Begin Material provided

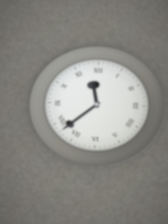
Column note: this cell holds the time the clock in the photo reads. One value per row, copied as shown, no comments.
11:38
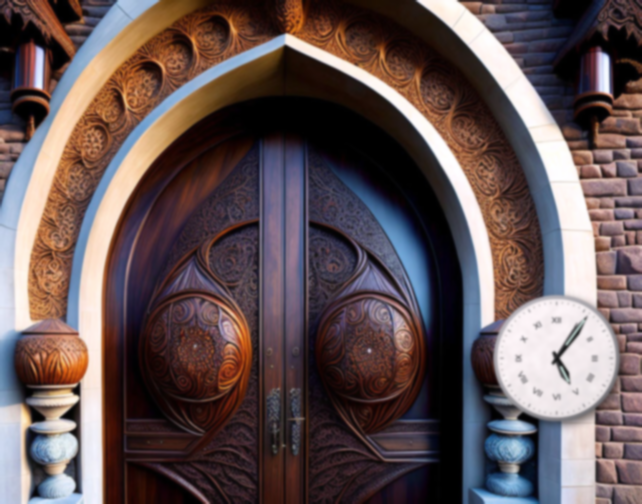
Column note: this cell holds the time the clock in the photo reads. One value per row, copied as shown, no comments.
5:06
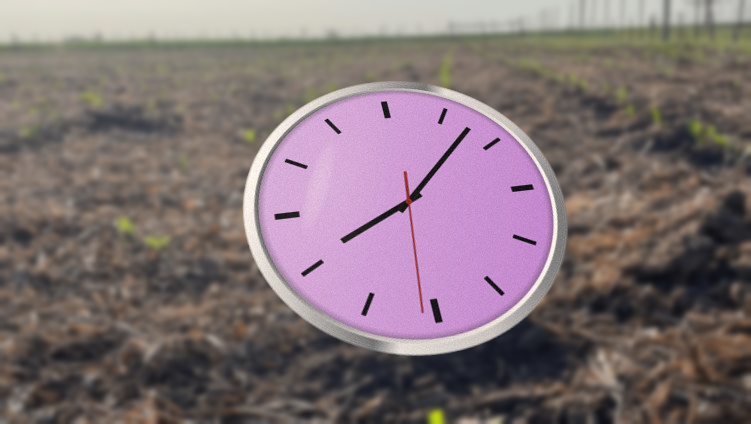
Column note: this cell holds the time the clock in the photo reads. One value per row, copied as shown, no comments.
8:07:31
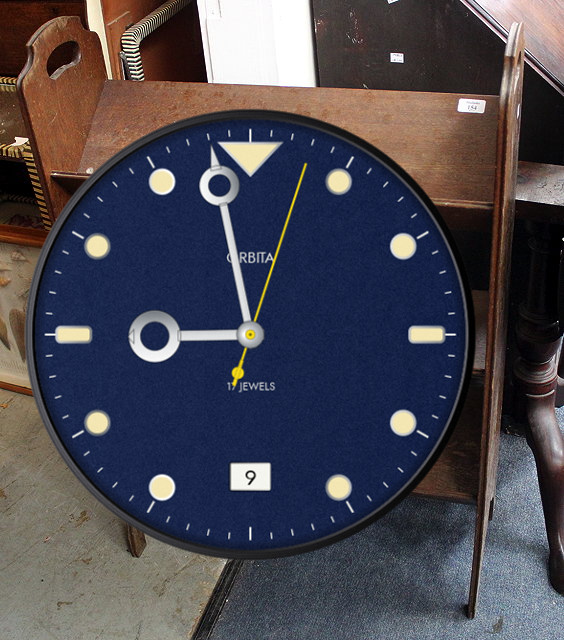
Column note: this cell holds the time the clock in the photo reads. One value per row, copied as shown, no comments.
8:58:03
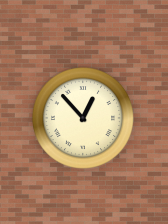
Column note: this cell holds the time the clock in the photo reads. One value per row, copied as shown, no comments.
12:53
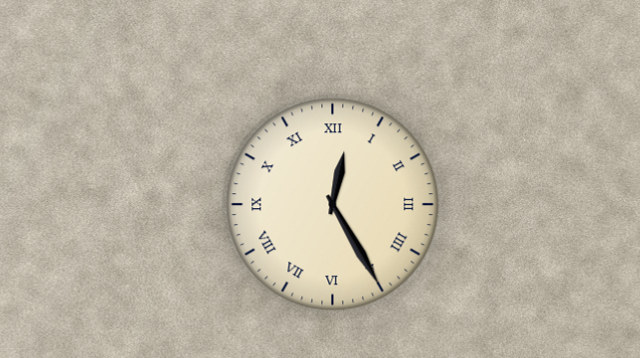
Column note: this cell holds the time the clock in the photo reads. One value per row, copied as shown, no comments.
12:25
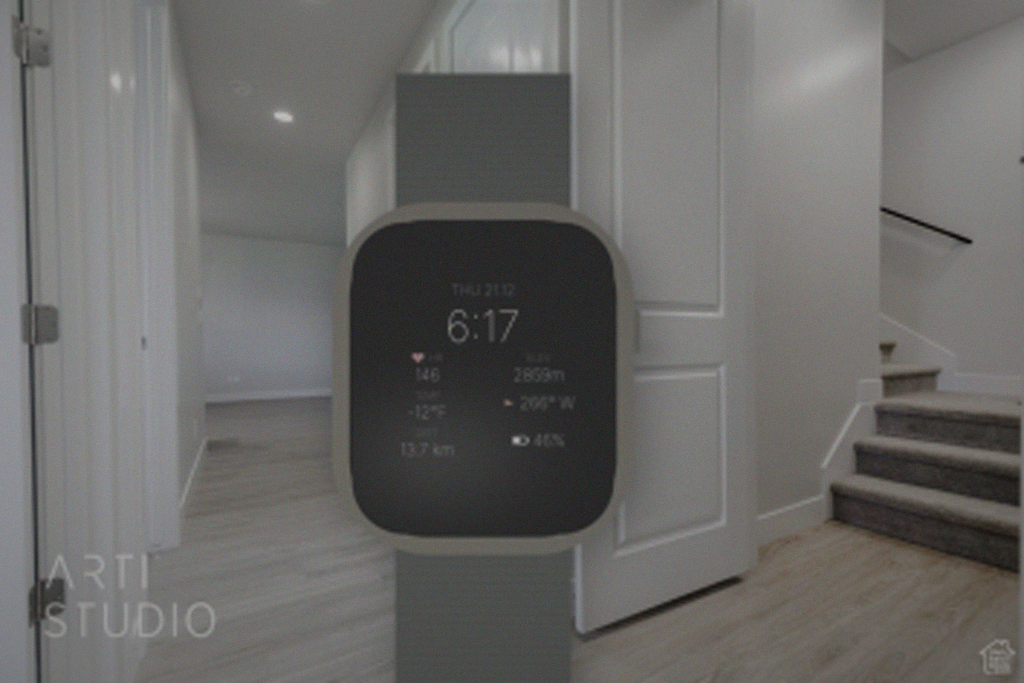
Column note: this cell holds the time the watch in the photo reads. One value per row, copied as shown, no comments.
6:17
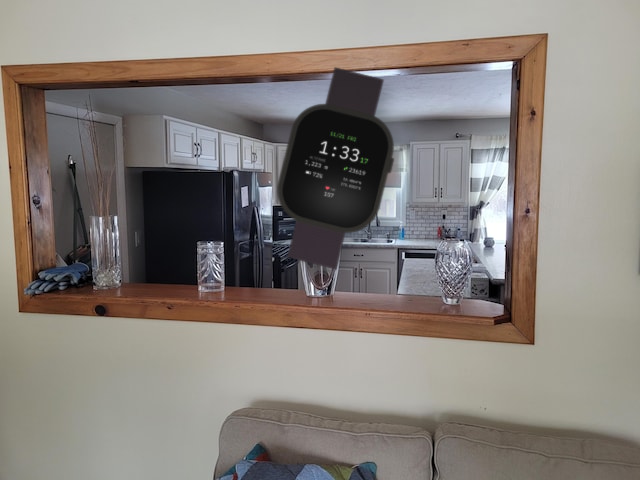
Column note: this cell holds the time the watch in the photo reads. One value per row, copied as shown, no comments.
1:33
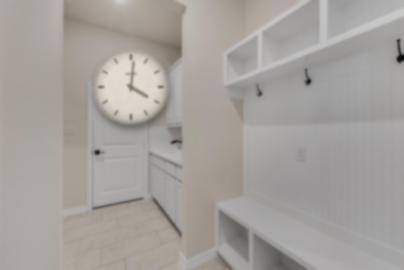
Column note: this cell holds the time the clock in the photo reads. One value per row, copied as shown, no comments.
4:01
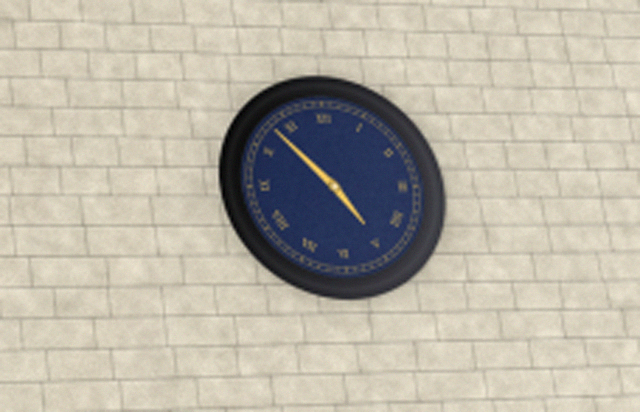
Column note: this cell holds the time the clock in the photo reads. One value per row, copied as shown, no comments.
4:53
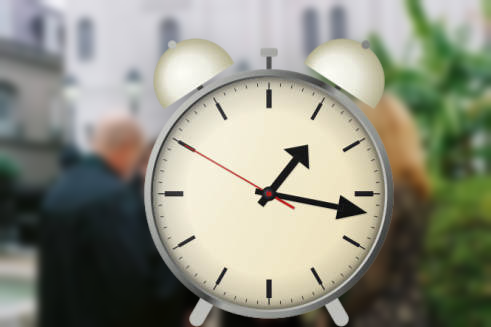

End Material provided

→ Task objective: Please repeat every one of the records above word for word, and leave the pictures out of your answer.

→ Completed exercise:
Column note: this cell holds the time the clock in the photo reads. One value per row, copied as shown, no comments.
11:38
Column note: this cell holds the time the clock in the photo reads. One value per row, copied as shown, no comments.
5:06
Column note: this cell holds the time the clock in the photo reads. One value per row, copied as shown, no comments.
8:07:31
Column note: this cell holds the time the clock in the photo reads. One value per row, copied as shown, no comments.
8:58:03
Column note: this cell holds the time the clock in the photo reads. One value per row, copied as shown, no comments.
12:53
Column note: this cell holds the time the clock in the photo reads. One value per row, copied as shown, no comments.
12:25
Column note: this cell holds the time the watch in the photo reads. One value per row, copied as shown, no comments.
6:17
Column note: this cell holds the time the watch in the photo reads. One value per row, copied as shown, no comments.
1:33
Column note: this cell holds the time the clock in the photo reads. One value per row, copied as shown, no comments.
4:01
Column note: this cell holds the time the clock in the photo reads. One value per row, copied as shown, no comments.
4:53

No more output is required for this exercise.